We introduce ProofGrid, a benchmark suite for evaluating LLM reasoning through machine-checkable proofs rather than final answers alone. ProofGrid contains 15 tasks spanning proof writing, proof checking, proof masking, and proof gap-filling. Tasks are expressed in minimal formal notation, especially NDL, a compact natural-deduction language that fits in short prompts and supports precise, auditable verification. This yields mechanical, reproducible, and fine-grained evaluation rather than judgments by humans or LLMs. ProofGrid covers a calibrated difficulty spectrum, from foundational reasoning tests to structurally rich challenge tasks that no current model solves, while minimizing reliance on domain knowledge, solver delegation, and long-context artifacts. We also develop a comparative framework for reasoning benchmarks and use it to situate ProofGrid relative to existing work in terms of representation, verification guarantees, and reasoning depth. Methodologically, we introduce an instrumented proof-checking pipeline that tolerates minor surface deviations while locating the first substantive reasoning failure, improving measurement resolution and separating proof planning from low-level execution noise. Using this pipeline, we evaluate a broad range of open and proprietary models.
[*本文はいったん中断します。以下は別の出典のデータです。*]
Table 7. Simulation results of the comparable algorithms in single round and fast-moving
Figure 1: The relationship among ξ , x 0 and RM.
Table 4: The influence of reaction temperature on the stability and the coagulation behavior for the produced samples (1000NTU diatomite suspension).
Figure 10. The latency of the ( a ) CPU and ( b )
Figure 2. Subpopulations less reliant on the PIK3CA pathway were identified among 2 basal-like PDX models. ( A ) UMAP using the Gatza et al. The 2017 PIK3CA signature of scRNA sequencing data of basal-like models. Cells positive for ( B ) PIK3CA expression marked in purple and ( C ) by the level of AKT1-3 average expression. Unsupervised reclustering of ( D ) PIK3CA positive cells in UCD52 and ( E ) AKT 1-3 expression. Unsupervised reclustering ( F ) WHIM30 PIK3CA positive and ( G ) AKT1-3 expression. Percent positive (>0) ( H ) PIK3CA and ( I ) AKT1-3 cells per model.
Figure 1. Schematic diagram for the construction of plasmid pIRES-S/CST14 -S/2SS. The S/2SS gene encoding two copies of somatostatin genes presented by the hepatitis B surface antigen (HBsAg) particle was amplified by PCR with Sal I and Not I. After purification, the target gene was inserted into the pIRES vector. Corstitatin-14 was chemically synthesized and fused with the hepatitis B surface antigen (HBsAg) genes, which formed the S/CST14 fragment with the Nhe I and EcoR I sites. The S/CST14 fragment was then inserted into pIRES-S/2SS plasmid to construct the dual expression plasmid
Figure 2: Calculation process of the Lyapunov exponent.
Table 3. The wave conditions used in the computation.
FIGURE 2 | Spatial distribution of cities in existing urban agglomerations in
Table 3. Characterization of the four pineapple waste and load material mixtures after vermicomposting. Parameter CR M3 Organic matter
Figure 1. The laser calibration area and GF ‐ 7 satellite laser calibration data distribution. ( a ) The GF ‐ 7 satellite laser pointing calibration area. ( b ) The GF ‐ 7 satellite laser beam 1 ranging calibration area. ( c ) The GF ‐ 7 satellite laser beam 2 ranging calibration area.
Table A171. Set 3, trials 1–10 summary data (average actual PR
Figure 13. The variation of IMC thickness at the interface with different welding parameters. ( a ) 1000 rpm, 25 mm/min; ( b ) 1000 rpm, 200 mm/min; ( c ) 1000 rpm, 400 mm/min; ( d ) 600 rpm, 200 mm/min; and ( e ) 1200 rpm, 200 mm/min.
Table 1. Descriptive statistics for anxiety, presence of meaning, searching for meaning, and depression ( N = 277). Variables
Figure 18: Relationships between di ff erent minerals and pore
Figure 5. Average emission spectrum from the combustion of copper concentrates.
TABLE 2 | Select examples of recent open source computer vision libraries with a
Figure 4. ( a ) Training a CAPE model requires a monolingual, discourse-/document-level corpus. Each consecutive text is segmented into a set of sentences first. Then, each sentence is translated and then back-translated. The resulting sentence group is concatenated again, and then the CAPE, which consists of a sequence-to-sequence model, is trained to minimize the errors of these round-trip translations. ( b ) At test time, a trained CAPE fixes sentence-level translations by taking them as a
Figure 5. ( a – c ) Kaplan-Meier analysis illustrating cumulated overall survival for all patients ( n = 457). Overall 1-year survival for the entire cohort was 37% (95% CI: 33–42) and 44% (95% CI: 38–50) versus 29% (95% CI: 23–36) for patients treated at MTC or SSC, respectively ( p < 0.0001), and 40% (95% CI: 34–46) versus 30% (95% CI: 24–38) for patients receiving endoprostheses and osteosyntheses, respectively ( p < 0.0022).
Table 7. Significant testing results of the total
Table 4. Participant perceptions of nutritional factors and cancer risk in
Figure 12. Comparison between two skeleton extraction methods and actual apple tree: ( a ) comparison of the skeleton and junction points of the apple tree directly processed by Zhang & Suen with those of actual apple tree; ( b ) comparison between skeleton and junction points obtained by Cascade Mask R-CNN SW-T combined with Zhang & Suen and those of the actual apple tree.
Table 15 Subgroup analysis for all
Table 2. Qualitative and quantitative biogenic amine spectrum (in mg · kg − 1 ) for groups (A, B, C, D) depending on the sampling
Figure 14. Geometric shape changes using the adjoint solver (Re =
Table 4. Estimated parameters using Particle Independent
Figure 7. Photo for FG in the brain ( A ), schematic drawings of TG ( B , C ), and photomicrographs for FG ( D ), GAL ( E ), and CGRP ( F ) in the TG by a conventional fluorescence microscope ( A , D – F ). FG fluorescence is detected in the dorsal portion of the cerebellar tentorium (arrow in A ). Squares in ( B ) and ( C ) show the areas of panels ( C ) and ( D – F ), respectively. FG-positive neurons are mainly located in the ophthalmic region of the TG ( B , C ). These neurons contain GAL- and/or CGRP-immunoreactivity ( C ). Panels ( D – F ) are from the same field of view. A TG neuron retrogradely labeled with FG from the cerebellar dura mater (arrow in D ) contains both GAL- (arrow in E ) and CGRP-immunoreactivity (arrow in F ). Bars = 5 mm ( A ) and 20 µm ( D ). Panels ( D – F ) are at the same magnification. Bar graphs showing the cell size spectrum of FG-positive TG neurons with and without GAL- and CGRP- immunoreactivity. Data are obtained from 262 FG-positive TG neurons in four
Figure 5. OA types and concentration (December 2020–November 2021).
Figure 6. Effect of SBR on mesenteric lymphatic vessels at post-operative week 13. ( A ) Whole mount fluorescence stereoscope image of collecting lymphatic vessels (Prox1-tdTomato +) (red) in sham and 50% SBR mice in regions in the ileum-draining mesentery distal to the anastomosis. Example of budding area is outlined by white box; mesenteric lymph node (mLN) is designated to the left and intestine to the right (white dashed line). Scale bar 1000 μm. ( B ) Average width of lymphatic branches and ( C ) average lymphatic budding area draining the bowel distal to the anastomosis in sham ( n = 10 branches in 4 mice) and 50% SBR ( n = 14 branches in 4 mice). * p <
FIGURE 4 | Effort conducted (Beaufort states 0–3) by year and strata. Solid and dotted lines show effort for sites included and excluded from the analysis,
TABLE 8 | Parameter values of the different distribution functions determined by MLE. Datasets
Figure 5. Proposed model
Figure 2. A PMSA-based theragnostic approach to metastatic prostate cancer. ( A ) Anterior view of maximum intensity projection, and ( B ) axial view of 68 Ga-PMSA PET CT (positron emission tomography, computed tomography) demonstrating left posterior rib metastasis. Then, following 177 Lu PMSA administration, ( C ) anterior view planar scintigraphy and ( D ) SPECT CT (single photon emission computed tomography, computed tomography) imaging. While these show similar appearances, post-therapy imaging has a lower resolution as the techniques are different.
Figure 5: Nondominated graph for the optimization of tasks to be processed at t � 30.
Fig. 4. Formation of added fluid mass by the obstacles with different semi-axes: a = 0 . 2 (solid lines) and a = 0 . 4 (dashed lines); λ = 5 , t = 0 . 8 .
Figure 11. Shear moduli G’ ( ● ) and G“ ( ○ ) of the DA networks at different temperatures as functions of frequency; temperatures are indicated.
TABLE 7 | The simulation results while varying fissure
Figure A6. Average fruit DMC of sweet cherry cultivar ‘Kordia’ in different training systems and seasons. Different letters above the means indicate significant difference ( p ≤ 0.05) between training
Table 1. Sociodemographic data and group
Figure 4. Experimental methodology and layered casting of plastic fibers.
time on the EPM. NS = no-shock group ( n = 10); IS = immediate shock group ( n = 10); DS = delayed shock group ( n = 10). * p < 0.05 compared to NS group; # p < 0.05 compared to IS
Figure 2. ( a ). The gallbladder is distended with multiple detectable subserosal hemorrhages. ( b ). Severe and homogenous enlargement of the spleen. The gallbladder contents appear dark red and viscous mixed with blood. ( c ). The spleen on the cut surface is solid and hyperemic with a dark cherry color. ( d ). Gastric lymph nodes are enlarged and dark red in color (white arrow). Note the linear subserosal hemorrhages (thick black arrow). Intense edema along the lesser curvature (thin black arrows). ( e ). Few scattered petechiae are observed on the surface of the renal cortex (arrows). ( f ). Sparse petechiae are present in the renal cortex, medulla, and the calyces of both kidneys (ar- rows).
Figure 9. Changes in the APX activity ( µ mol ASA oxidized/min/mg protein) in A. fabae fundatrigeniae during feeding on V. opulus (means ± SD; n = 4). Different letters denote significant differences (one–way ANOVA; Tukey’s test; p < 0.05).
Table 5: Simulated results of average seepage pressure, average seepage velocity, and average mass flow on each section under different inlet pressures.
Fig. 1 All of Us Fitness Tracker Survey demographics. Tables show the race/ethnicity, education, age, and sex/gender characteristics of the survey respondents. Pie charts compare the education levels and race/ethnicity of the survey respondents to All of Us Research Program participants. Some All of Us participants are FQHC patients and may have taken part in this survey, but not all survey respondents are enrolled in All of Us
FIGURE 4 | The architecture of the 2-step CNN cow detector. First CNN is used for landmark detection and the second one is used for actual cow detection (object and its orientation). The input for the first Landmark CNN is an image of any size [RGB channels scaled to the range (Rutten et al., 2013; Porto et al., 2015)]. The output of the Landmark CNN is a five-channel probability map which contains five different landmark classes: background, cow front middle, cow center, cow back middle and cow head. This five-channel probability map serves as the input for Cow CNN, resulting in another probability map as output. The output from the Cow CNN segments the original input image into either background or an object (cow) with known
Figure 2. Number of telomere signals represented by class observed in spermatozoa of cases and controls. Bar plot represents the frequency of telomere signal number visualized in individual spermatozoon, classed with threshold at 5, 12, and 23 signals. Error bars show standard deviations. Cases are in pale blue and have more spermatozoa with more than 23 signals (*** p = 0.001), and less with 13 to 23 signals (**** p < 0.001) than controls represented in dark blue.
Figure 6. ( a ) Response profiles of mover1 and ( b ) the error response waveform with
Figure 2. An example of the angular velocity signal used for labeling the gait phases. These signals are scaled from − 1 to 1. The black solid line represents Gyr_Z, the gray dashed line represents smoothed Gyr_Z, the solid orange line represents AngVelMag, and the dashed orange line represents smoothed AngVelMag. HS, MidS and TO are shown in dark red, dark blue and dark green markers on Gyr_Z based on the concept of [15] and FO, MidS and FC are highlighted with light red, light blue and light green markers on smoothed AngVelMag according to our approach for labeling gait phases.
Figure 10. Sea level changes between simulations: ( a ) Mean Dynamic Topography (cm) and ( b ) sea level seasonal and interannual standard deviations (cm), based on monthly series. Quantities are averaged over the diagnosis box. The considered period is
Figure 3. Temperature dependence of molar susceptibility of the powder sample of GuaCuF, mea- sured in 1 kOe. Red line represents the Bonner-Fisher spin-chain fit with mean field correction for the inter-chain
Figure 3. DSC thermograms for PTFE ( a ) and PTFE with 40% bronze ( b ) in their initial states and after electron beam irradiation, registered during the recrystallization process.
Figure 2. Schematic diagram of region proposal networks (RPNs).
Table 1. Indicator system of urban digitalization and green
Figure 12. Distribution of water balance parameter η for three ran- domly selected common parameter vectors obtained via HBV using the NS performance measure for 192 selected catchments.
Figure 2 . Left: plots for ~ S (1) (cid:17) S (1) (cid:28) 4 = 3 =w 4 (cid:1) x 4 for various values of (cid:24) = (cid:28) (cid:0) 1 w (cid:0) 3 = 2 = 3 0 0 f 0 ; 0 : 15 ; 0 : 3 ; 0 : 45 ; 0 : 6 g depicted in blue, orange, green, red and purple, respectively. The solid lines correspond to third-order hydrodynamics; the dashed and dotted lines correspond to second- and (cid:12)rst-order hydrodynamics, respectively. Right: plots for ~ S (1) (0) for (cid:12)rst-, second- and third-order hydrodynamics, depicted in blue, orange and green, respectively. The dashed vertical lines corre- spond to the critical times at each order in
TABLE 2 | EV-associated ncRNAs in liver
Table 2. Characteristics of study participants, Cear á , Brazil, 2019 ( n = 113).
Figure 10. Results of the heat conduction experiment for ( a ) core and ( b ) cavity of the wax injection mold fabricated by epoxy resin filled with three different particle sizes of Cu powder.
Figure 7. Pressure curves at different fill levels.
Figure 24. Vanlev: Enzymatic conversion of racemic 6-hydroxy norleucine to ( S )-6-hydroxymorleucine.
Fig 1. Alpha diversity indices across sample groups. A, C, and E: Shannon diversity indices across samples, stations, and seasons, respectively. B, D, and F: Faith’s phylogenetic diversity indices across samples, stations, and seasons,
Results show rapid progress but substantial remaining limits: frontier models perform well on several foundational tasks, yet difficult tasks, especially those requiring global combinatorial reasoning or low-level proof synthesis, remain far from solved. We also identify epistemic instability, where models generate flawed proofs yet correctly reject those local inferences in isolation, and formalize this with an Epistemic Stability Index. Finally, we complement accuracy with 2PL IRT analyses, Wright maps, and a normalized task-discrimination measure based on Fisher information.